Di atas sajadahnya, Izah menunaikan sholat 2 rakaat, bertemu Rabbnya. Ia kembali menumpahkan air matanya. Bercerita, berkeluh-kesah kepada penciptanya. Sujudnya lama, sajadah dan mukenanya menjadi saksi hancurnya Izah hari itu. Usai menemui Rabbnya, ia temui Uminya. Umi adalah pendengar terbaik setelah Allah. Umi berkata dengan tenang, “Nak, tidak ada yang salah dengan jatuh cinta. Kamu pun pasti tahu, perihal jodoh itu rahasia Allah. Perihal siapa yang hati pilih, itu juga tak luput dari campur tangan Allah. Umi dan Izah sama-sama nggak tahu, ini ujian atau anugerah. Tapi yang pasti, takdir Allah selalu indah. Se-pelik apa pun kehidupan, itu adalah bagian dari hidup yang harus dilewati dengan baik. Semoga Allah kuatkan hatimu, Nak. Semoga Izah mampu mengambil hikmah dari semua ini.” Izah menangis haru. Hari itu, tidak hanya cintanya pada Allah yang bertambah, melainkan juga cintanya kepada sosok bidadari tak bersayap yang ia peluk. Allah selalu punya caranya sendiri untuk mencuri hati hambaNya.

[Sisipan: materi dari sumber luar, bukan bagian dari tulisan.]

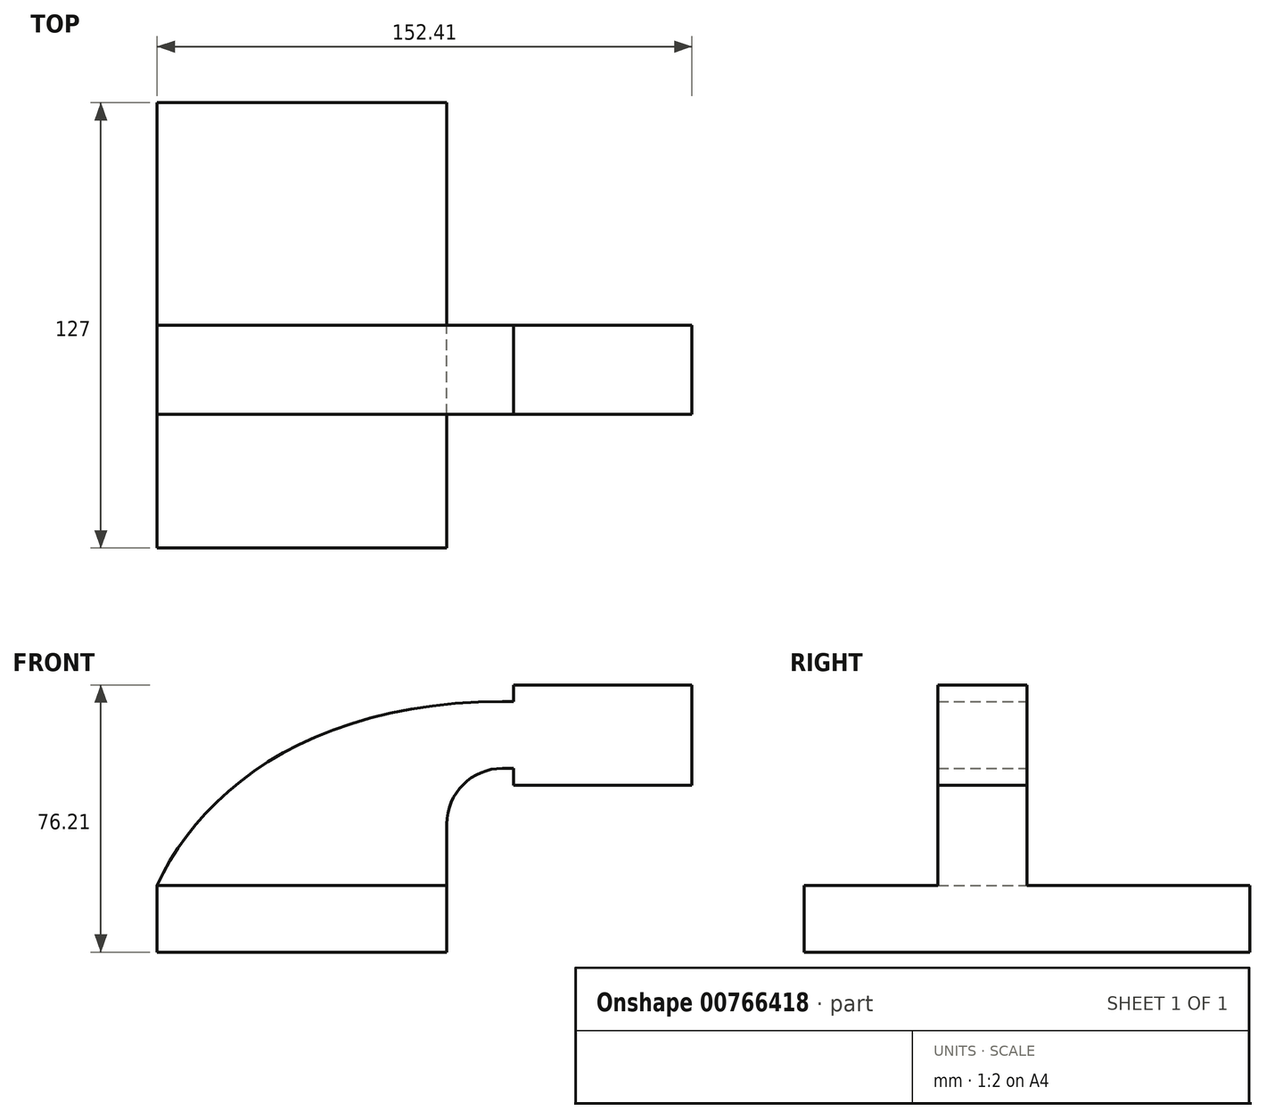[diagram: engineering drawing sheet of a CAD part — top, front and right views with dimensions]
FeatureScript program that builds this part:
annotation { "Feature Type Name" : "Feature", "Feature Type Description" : "" }
export const myFeature = defineFeature(function(context is Context, id is Id, definition is map)
    precondition{}
    {
        {
            var Q0;
            Q0=qCreatedBy(makeId("Front.planeOp"),FACE);
            var sketch = newSketch(context, id + "F0", { "sketchPlane" : qUnion([Q0])});
            skLineSegment(sketch, "E0.bottom", {"start": v(41.28, -9.53) * mm, "end": v(-41.28, -9.53) * mm});
            skLineSegment(sketch, "E0.top", {"start": v(41.28, 9.53) * mm, "end": v(-41.28, 9.53) * mm});
            skLineSegment(sketch, "E0.left", {"start": v(41.28, -9.52) * mm, "end": v(41.28, 9.53) * mm});
            skLineSegment(sketch, "E0.right", {"start": v(-41.28, -9.53) * mm, "end": v(-41.28, 9.53) * mm});
            skPoint(sketch, "E0.middle", {"position": v(0, 0) * mm});
            skLineSegment(sketch, "E1.bottom", {"start": v(111.12, 38.1) * mm, "end": v(60.32, 38.1) * mm});
            skLineSegment(sketch, "E1.top", {"start": v(111.12, 66.68) * mm, "end": v(60.32, 66.68) * mm});
            skLineSegment(sketch, "E1.left", {"start": v(111.12, 38.1) * mm, "end": v(111.12, 66.68) * mm});
            skLineSegment(sketch, "E1.right", {"start": v(60.32, 38.1) * mm, "end": v(60.32, 66.68) * mm});
            skPoint(sketch, "E1.middle", {"position": v(85.72, 52.39) * mm});
            skLineSegment(sketch, "E2", {"start": v(41.28, 9.53) * mm, "end": v(41.28, 27) * mm});
            skArc(sketch, "E3", {"start": v(41.27, 27) * mm, "mid": v(45.92, 38.23) * mm, "end": v(57.15, 42.88) * mm});
            skLineSegment(sketch, "E4", {"start": v(57.15, 42.88) * mm, "end": v(85.58, 42.88) * mm});
            skLineSegment(sketch, "E5.0", {"start": v(57.15, 61.93) * mm, "end": v(85.58, 61.93) * mm});
            skArc(sketch, "E5.1", {"start": v(22.23, 27) * mm, "mid": v(32.45, 51.7) * mm, "end": v(57.15, 61.93) * mm});
            skLineSegment(sketch, "E5.2", {"start": v(22.23, 9.6) * mm, "end": v(22.23, 27) * mm});
            skLineSegment(sketch, "E6", {"start": v(85.72, 38.1) * mm, "end": v(85.58, 66.68) * mm});
            skFitSpline(sketch, "E7", {"points": [v(-41.28, 9.53) * mm, v(57.15, 61.93) * mm], "startDerivative": vector(37.43, 82.32) * mm, "endDerivative": vector(161.28, 0) * mm});
            skSolve(sketch);
        }
        {
            var Q0;
            Q0=makeQuery(id+"F0.imprint","IMPRINT",FACE,{"disambiguationData":[TD([[makeQuery(id+"F0.imprint","IMPRINT",EDGE,{"derivedFrom":sQuery(id+"F0.wireOp",EDGE,"E0.bottom")}),-1.0]])]});
            extrude(context, id + "F1", {"entities" : qUnion([Q0]), "endBound" : BoundingType.SYMMETRIC, "depth" : 127 * mm, "offsetDistance" : 25.4 * mm});
        }
        {
            var Q0;
            Q0 = qSketchRegion(id + "F0", true);
            extrude(context, id + "F2", {"entities" : qUnion([Q0]), "operationType" : NewBodyOperationType.ADD, "depth" : 25.4 * mm, "offsetDistance" : 25.4 * mm});
        }
    });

Perihal hati memang perlu hati-hati. Sejak hari itu, Izah belajar untuk menjaga hatinya dan belajar mencintai Allah lebih dalam. Ia tak berhenti berdoa agar dijodohkan dengan seseorang yang mencintai Allah. Sebab ia berharap, bertemunya ia dengan lelakinya adalah jalan mereka untuk semakin cinta, taat, dan bertakwa kepada Allah.